*** Begin section ***
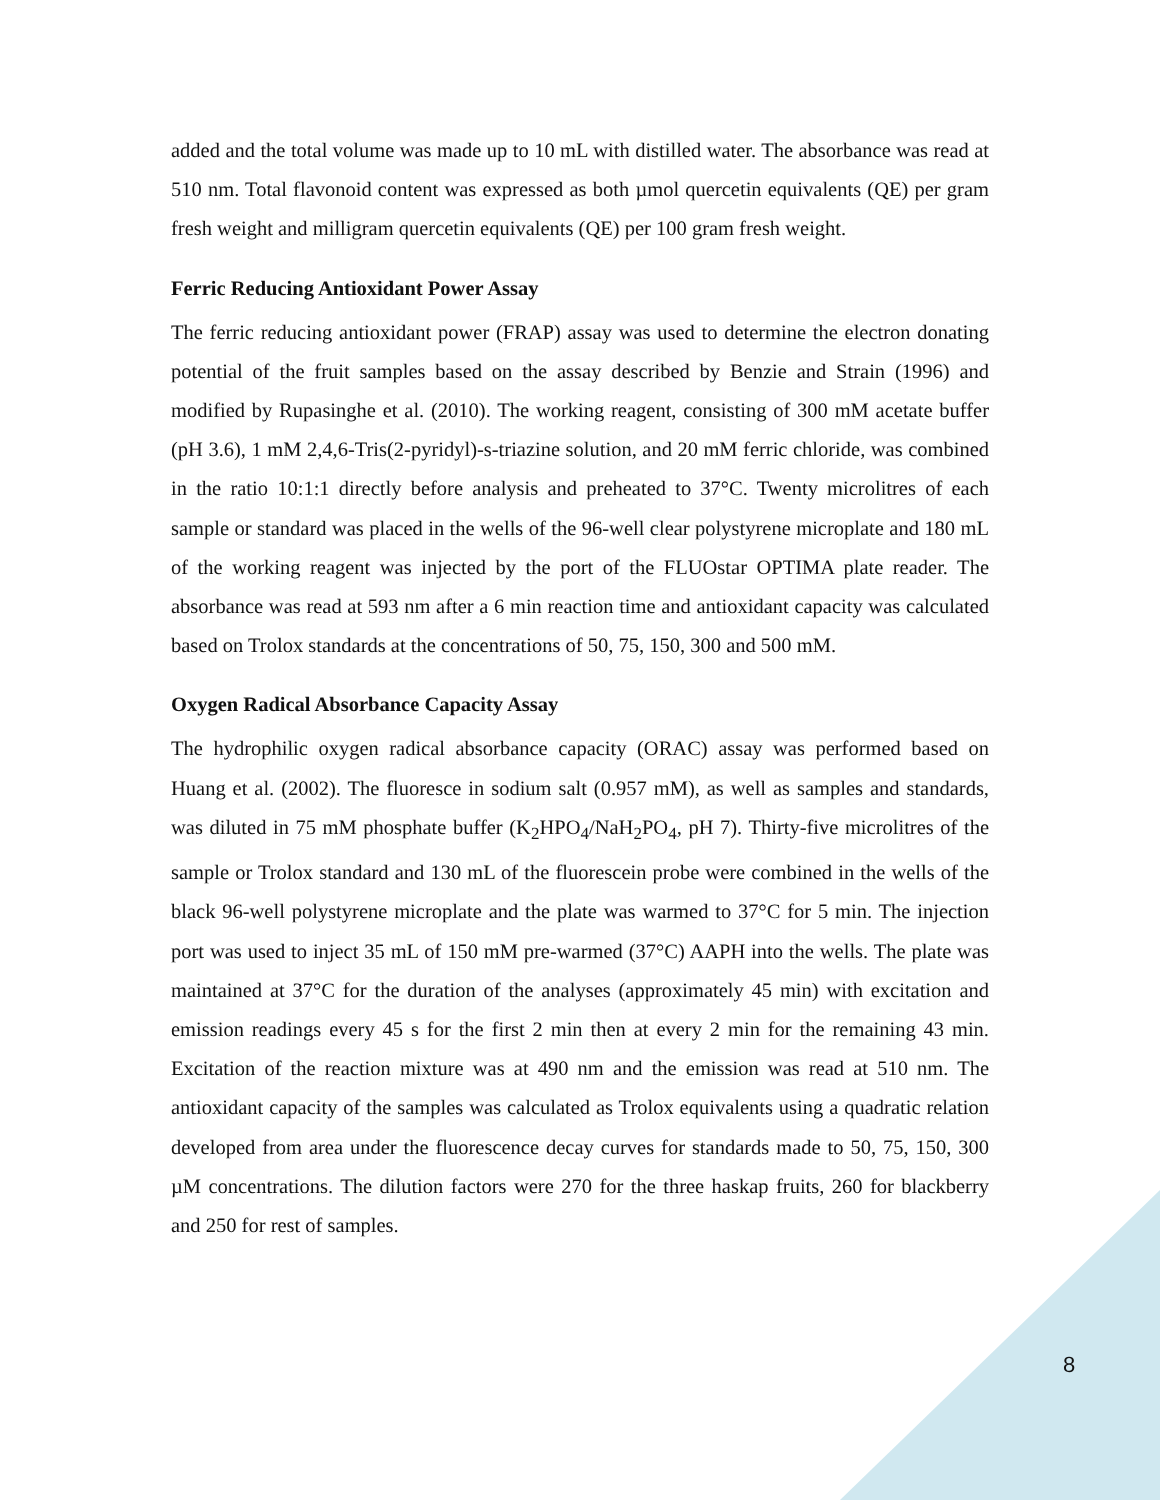added and the total volume was made up to 10 mL with distilled water. The absorbance was read at 510 nm. Total flavonoid content was expressed as both µmol quercetin equivalents (QE) per gram fresh weight and milligram quercetin equivalents (QE) per 100 gram fresh weight.
Ferric Reducing Antioxidant Power Assay
The ferric reducing antioxidant power (FRAP) assay was used to determine the electron donating potential of the fruit samples based on the assay described by Benzie and Strain (1996) and modified by Rupasinghe et al. (2010). The working reagent, consisting of 300 mM acetate buffer (pH 3.6), 1 mM 2,4,6-Tris(2-pyridyl)-s-triazine solution, and 20 mM ferric chloride, was combined in the ratio 10:1:1 directly before analysis and preheated to 37°C. Twenty microlitres of each sample or standard was placed in the wells of the 96-well clear polystyrene microplate and 180 mL of the working reagent was injected by the port of the FLUOstar OPTIMA plate reader. The absorbance was read at 593 nm after a 6 min reaction time and antioxidant capacity was calculated based on Trolox standards at the concentrations of 50, 75, 150, 300 and 500 mM.
Oxygen Radical Absorbance Capacity Assay
The hydrophilic oxygen radical absorbance capacity (ORAC) assay was performed based on Huang et al. (2002). The fluoresce in sodium salt (0.957 mM), as well as samples and standards, was diluted in 75 mM phosphate buffer (K<sub>2</sub>HPO<sub>4</sub>/NaH<sub>2</sub>PO<sub>4</sub>, pH 7). Thirty-five microlitres of the sample or Trolox standard and 130 mL of the fluorescein probe were combined in the wells of the black 96-well polystyrene microplate and the plate was warmed to 37°C for 5 min. The injection port was used to inject 35 mL of 150 mM pre-warmed (37°C) AAPH into the wells. The plate was maintained at 37°C for the duration of the analyses (approximately 45 min) with excitation and emission readings every 45 s for the first 2 min then at every 2 min for the remaining 43 min. Excitation of the reaction mixture was at 490 nm and the emission was read at 510 nm. The antioxidant capacity of the samples was calculated as Trolox equivalents using a quadratic relation developed from area under the fluorescence decay curves for standards made to 50, 75, 150, 300 µM concentrations. The dilution factors were 270 for the three haskap fruits, 260 for blackberry and 250 for rest of samples.
8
*** End section ***
◆ **WORK TO COMPLETE**: The records above need to be copied exactly, though not their pictures.

◆ **REPLY TO THE TASK**:
added and the total volume was made up to 10 mL with distilled water. The absorbance was read at 510 nm. Total flavonoid content was expressed as both µmol quercetin equivalents (QE) per gram fresh weight and milligram quercetin equivalents (QE) per 100 gram fresh weight.
Ferric Reducing Antioxidant Power Assay
The ferric reducing antioxidant power (FRAP) assay was used to determine the electron donating potential of the fruit samples based on the assay described by Benzie and Strain (1996) and modified by Rupasinghe et al. (2010). The working reagent, consisting of 300 mM acetate buffer (pH 3.6), 1 mM 2,4,6-Tris(2-pyridyl)-s-triazine solution, and 20 mM ferric chloride, was combined in the ratio 10:1:1 directly before analysis and preheated to 37°C. Twenty microlitres of each sample or standard was placed in the wells of the 96-well clear polystyrene microplate and 180 mL of the working reagent was injected by the port of the FLUOstar OPTIMA plate reader. The absorbance was read at 593 nm after a 6 min reaction time and antioxidant capacity was calculated based on Trolox standards at the concentrations of 50, 75, 150, 300 and 500 mM.
Oxygen Radical Absorbance Capacity Assay
The hydrophilic oxygen radical absorbance capacity (ORAC) assay was performed based on Huang et al. (2002). The fluoresce in sodium salt (0.957 mM), as well as samples and standards, was diluted in 75 mM phosphate buffer (K<sub>2</sub>HPO<sub>4</sub>/NaH<sub>2</sub>PO<sub>4</sub>, pH 7). Thirty-five microlitres of the sample or Trolox standard and 130 mL of the fluorescein probe were combined in the wells of the black 96-well polystyrene microplate and the plate was warmed to 37°C for 5 min. The injection port was used to inject 35 mL of 150 mM pre-warmed (37°C) AAPH into the wells. The plate was maintained at 37°C for the duration of the analyses (approximately 45 min) with excitation and emission readings every 45 s for the first 2 min then at every 2 min for the remaining 43 min. Excitation of the reaction mixture was at 490 nm and the emission was read at 510 nm. The antioxidant capacity of the samples was calculated as Trolox equivalents using a quadratic relation developed from area under the fluorescence decay curves for standards made to 50, 75, 150, 300 µM concentrations. The dilution factors were 270 for the three haskap fruits, 260 for blackberry and 250 for rest of samples.
8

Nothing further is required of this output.